==== Extract

COOPER: So this is a dumb question, I should know the answer to it, but if the Ukrainians go or if the emphasis in your opinion should be or if you were doing it would be counter battery or Ukrainian artillery firing at Russian artillery, I assume the Russian who would be firing back at Ukrainian artillery. What is the strategy to avoid just being wiped -- having your artillery wiped out once their position is known? I mean, are you constantly mobile with those units?


HERTLING: Yes, getting into a little bit of artillery tactics, which I've commanded artillery.

COOPER: That's why I am asking I'm curious. Yes.

HERTLING: Yes, what they will do is find those targets using radars and the radars are an important part of that package that the U.S. and NATO forces have given. It's not just the guns, it's the radars that come along with it. It will pinpoint the Russian artillery.

The Russian artillery is not as good, ad as you see these -- those grad rockets firing, you can see that even the carriage is bouncing around as they fire weapons. That spreads the round all over the place when it goes down ring.

So when you've got the radars telling you where the targets are, and you've got very technologically advanced system that can hit precisely, you hit those targets. And then I mean, there's a phrase that artillery men use, "shoot and scoot." You fire the weapon and then you get the hell out so you can't get counter battery back on you. That's part of the training that goes along with artillery mastering the battlefield.

They've got to not only know how to lay the guns and hit the targets and hit the radar and connect all of those things to precise targeting, but as soon as they fire up a couple rounds, they've got to get out of there for fear that the Russians will conduct counter fire on them.

COOPER: Great, General Hertling, thank you. I really appreciate it.

Coming up, Justice Clarence Thomas shares his anger at the Supreme Court draft opinion leak, plus new CNN polling on where Americans stand on Roe v. Wade after the leak of what it might mean for midterms, Kirsten Powers and Alice Stewart join us with perspective next.

And later, breaking news on that manhunt for an Alabama inmate and the Corrections officer who went with him or helped him where authorities found their getaway car. Details on that, ahead.



COOPER: Supreme Court Justice Clarence Thomas is the latest member of the bench to condemn the leak of a draft opinion that appears to signal a conservative majority is ready to end Roe v. Wade. Thomas said today that government institutions shouldn't be bullied. He told the Judicial Conference that the events of this week are a symptom of that.

Thomas also reiterated his past comments that Justices are obligated to take a fresh look at established precedent. A new CNN polling to show you tonight on abortion. This comes after the leak of the Supreme Court draft opinion that calls for overturning Roe v. Wade. Two-thirds of adults surveyed disagreed with the court ending Roe, if that's in fact what they do. That view is shared by a third of Republicans.

Most Americans want Congress to pass a law protecting the right to abortion. Perhaps more notably, the share of registered voters who are extremely or very enthusiastic about voting this fall jumped by several points from the days just prior to the leak. That jump was seen in both major parties. In other words, the enthusiasm jumped on each side effectively cancels out the other. What may be more critical for Election Day is this, three-quarters of

those under the age of 45 want row left alone, 68 percent of that same age group wants Congress to codify abortion rights.

With me now CNN senior political analyst and "U.S.A. Today's" Kirsten Powers, also CNN political commentator and Republican strategist Alice Stewart.

Kirsten, what does it tell you that abortion seems to have had, I guess, muted impact on motivating both Republican and Democratic voters leading into the midterms?

========
==== Source information

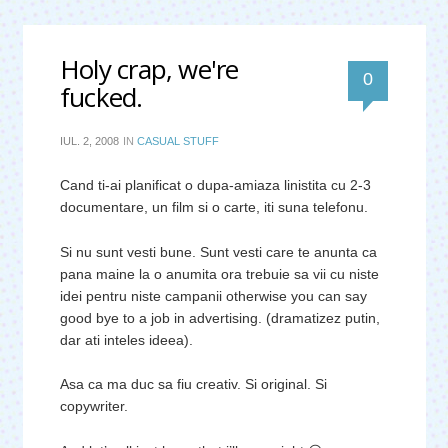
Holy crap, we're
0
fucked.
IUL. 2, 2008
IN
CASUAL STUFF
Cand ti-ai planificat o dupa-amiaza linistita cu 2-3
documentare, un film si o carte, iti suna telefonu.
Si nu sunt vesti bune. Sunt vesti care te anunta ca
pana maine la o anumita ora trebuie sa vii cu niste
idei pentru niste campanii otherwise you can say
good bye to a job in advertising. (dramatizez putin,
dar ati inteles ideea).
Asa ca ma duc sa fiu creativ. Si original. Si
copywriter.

========

**Activity**
Reproduce the passage of the CNN transcript between "Most Americans want" and "strategist Alice Stewart.", inclusive.

**Solution for this problem**
Most Americans want Congress to pass a law protecting the right to abortion. Perhaps more notably, the share of registered voters who are extremely or very enthusiastic about voting this fall jumped by several points from the days just prior to the leak. That jump was seen in both major parties. In other words, the enthusiasm jumped on each side effectively cancels out the other. What may be more critical for Election Day is this, three-quarters of

those under the age of 45 want row left alone, 68 percent of that same age group wants Congress to codify abortion rights.

With me now CNN senior political analyst and "U.S.A. Today's" Kirsten Powers, also CNN political commentator and Republican strategist Alice Stewart.